Take the records below from their first line through the line holding "Николаевич, Ветошки", and set each of those lines down exactly, without pictures.

(Entries supplied):
+===+
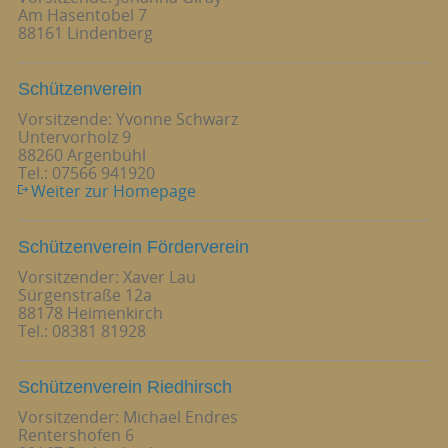
Am Hasentobel 7
88161 Lindenberg
Schützenverein
Vorsitzende: Yvonne Schwarz
Untervorholz 9
88260 Argenbühl
Tel.: 07566 941920
Weiter zur Homepage
Schützenverein Förderverein
Vorsitzender: Xaver Lau
Sürgenstraße 12a
88178 Heimenkirch
Tel.: 08381 81928
Schützenverein Riedhirsch
Vorsitzender: Michael Endres
Rentershofen 6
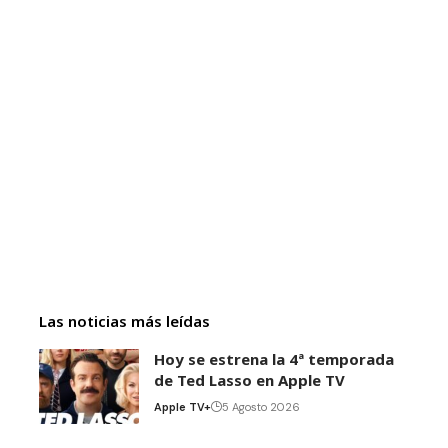
Las noticias más leídas
Hoy se estrena la 4ª temporada
de Ted Lasso en Apple TV
Apple TV+
5 Agosto 2026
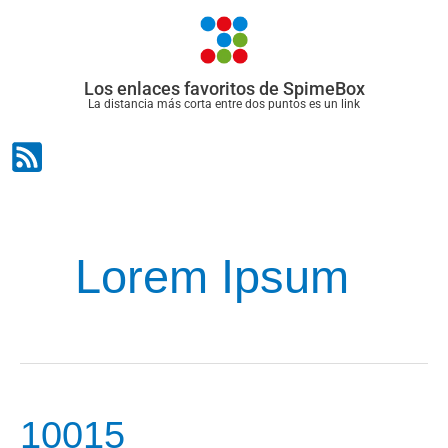
Ir
al
contenido
Los enlaces favoritos de SpimeBox
La distancia más corta entre dos puntos es un link
Lorem Ipsum
10015
10015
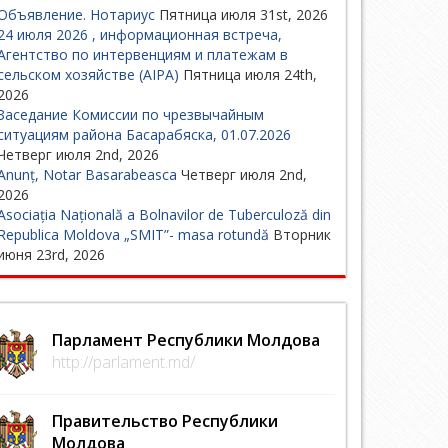
Объявление. Нотариус
Пятница июля 31st, 2026
24 июля 2026 , информационная встреча,
Агентство по интервенциям и платежам в
сельском хозяйстве (AIPA)
Пятница июля 24th,
2026
Заседание Комиссии по чрезвычайным
ситуациям района Басарабяска, 01.07.2026
Четверг июля 2nd, 2026
Anunț, Notar Basarabeasca
Четверг июля 2nd,
2026
Asociația Națională a Bolnavilor de Tuberculoză din
Republica Moldova „SMIT”- masa rotundă
Вторник
июня 23rd, 2026
Парламент Республики Молдова
http://parlament.md/
Правительство Республики
Молдова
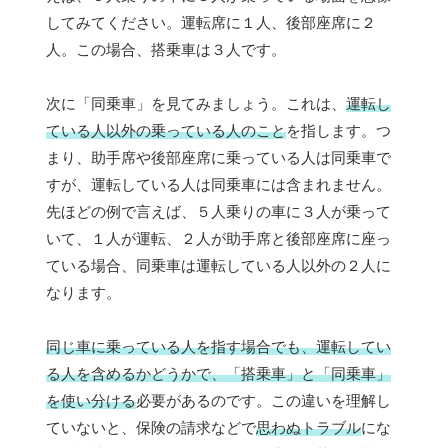
してみてください。運転席に１人、後部座席に２
人。この場合、搭乗車は３人です。
次に「同乗車」を見てみましょう。これは、
運転し
ている人以外の乗っている人のこと
を指します。つ
まり、助手席や後部座席に乗っている人は同乗車で
すが、運転している人は同乗車には含まれません。
先ほどの例で言えば、５人乗りの車に３人が乗って
いて、１人が運転、２人が助手席と後部座席に座っ
ている場合、同乗車は運転している人以外の２人に
なります。
同じ車に乗っている人を指す場合でも、運転してい
る人を含めるかどうかで、「搭乗車」と「同乗車」
を使い分ける
必要があるのです。この違いを理解し
ていないと、保険の請求などで
思わぬトラブル
にな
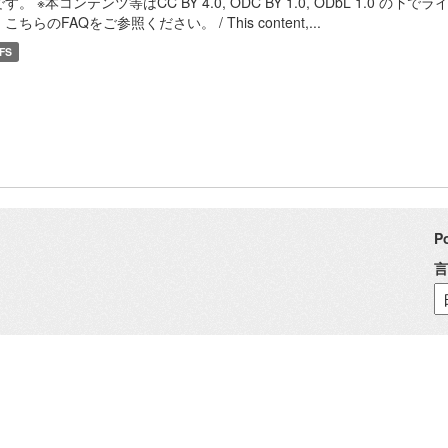
す。 ※本コンテンツ等はCC BY 4.0, ODC BY 1.0, ODbL 1.
こちらのFAQをご参照ください。 / This content,...
FS
P
言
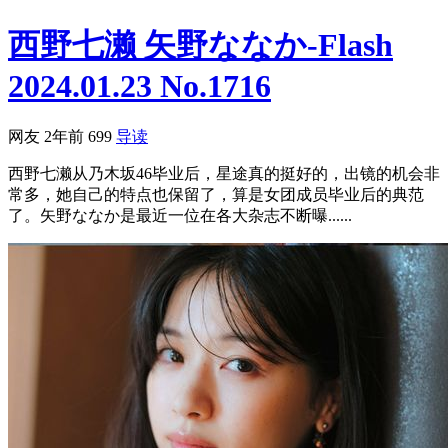
西野七濑 矢野ななか-Flash
2024.01.23 No.1716
网友
2年前
699
导读
西野七濑从乃木坂46毕业后，星途真的挺好的，出镜的机会非
常多，她自己的特点也保留了，算是女团成员毕业后的典范
了。矢野ななか是最近一位在各大杂志不断曝......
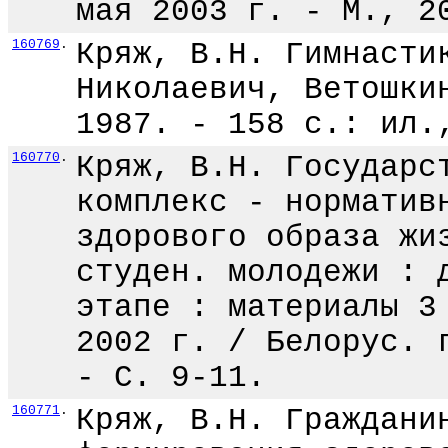
мая 2003 г. - М., 2
160769
.
Кряж, В.Н. Гимнасти
Николаевич, Ветошки
1987. - 158 с.: ил.
160770
.
Кряж, В.Н. Государс
комплекс - норматив
здорового образа жи
студен. молодежи : 
этапе : материалы 3
2002 г. / Белорус. 
- С. 9-11.
160771
.
Кряж, В.Н. Граждани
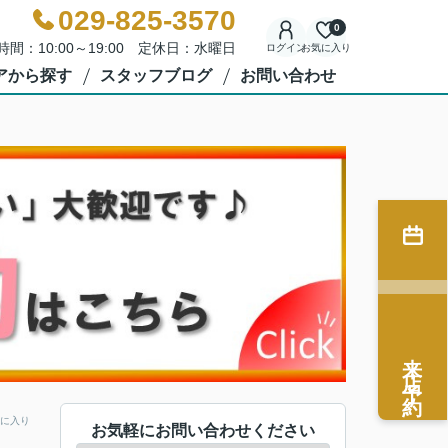
029-825-3570
0
時間：10:00～19:00 定休日：水曜日
ログイン
お気に入り
アから探す
スタッフブログ
お問い合わせ
来店予約
に入り
お気軽にお問い合わせください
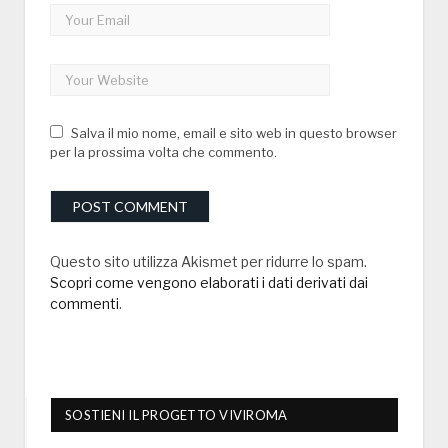
Salva il mio nome, email e sito web in questo browser
per la prossima volta che commento.
Questo sito utilizza Akismet per ridurre lo spam.
Scopri come vengono elaborati i dati derivati dai
commenti
.
SOSTIENI IL PROGETTO VIVIROMA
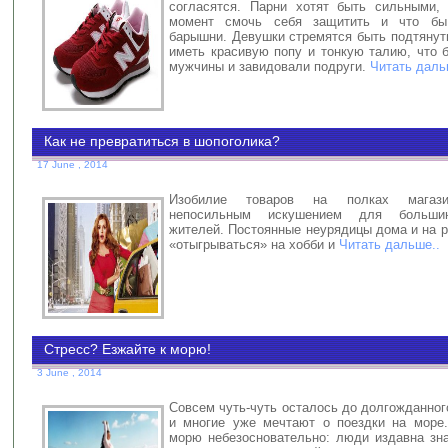
согласятся. Парни хотят быть сильными,
момент смочь себя защитить и что бы
барышни. Девушки стремятся быть подтянут
иметь красивую попу и тонкую талию, что 
мужчины и завидовали подруги.
Читать даль
Как не превратиться в шопоголика?
17 June , 2014
Изобилие товаров на полках магази
непосильным искушением для большин
жителей. Постоянные неурядицы дома и на 
«отыгрываться» на хобби и
Читать дальше..
Стресс? Езжайте к морю!
3 June , 2014
Совсем чуть-чуть осталось до долгожданног
и многие уже мечтают о поездки на море
морю небезосновательно: люди издавна зн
+===+
(Your solution):
Am Hasentobel 7
88161 Lindenberg
Schützenverein
Vorsitzende: Yvonne Schwarz
Untervorholz 9
88260 Argenbühl
Tel.: 07566 941920
Weiter zur Homepage
Schützenverein Förderverein
Vorsitzender: Xaver Lau
Sürgenstraße 12a
88178 Heimenkirch
Tel.: 08381 81928
Schützenverein Riedhirsch
Vorsitzender: Michael Endres
Rentershofen 6
Las noticias más leídas
Hoy se estrena la 4ª temporada
de Ted Lasso en Apple TV
Apple TV+
5 Agosto 2026
Ir
al
contenido
Los enlaces favoritos de SpimeBox
La distancia más corta entre dos puntos es un link
Lorem Ipsum
10015
10015
Объявление. Нотариус
Пятница июля 31st, 2026
24 июля 2026 , информационная встреча,
Агентство по интервенциям и платежам в
сельском хозяйстве (AIPA)
Пятница июля 24th,
2026
Заседание Комиссии по чрезвычайным
ситуациям района Басарабяска, 01.07.2026
Четверг июля 2nd, 2026
Anunț, Notar Basarabeasca
Четверг июля 2nd,
2026
Asociația Națională a Bolnavilor de Tuberculoză din
Republica Moldova „SMIT”- masa rotundă
Вторник
июня 23rd, 2026
Парламент Республики Молдова
http://parlament.md/
Правительство Республики
Молдова
してみてください。運転席に１人、後部座席に２
人。この場合、搭乗車は３人です。
次に「同乗車」を見てみましょう。これは、
運転し
ている人以外の乗っている人のこと
を指します。つ
まり、助手席や後部座席に乗っている人は同乗車で
すが、運転している人は同乗車には含まれません。
先ほどの例で言えば、５人乗りの車に３人が乗って
いて、１人が運転、２人が助手席と後部座席に座っ
ている場合、同乗車は運転している人以外の２人に
なります。
同じ車に乗っている人を指す場合でも、運転してい
る人を含めるかどうかで、「搭乗車」と「同乗車」
を使い分ける
必要があるのです。この違いを理解し
ていないと、保険の請求などで
思わぬトラブル
にな
す。 ※本コンテンツ等はCC BY 4.0, ODC BY 1.0, ODbL 1.
こちらのFAQをご参照ください。 / This content,...
FS
P
言
西野七濑 矢野ななか-Flash
2024.01.23 No.1716
网友
2年前
699
导读
西野七濑从乃木坂46毕业后，星途真的挺好的，出镜的机会非
常多，她自己的特点也保留了，算是女团成员毕业后的典范
了。矢野ななか是最近一位在各大杂志不断曝......
мая 2003 г. - М., 2
160769
.
Кряж, В.Н. Гимнасти
Николаевич, Ветошки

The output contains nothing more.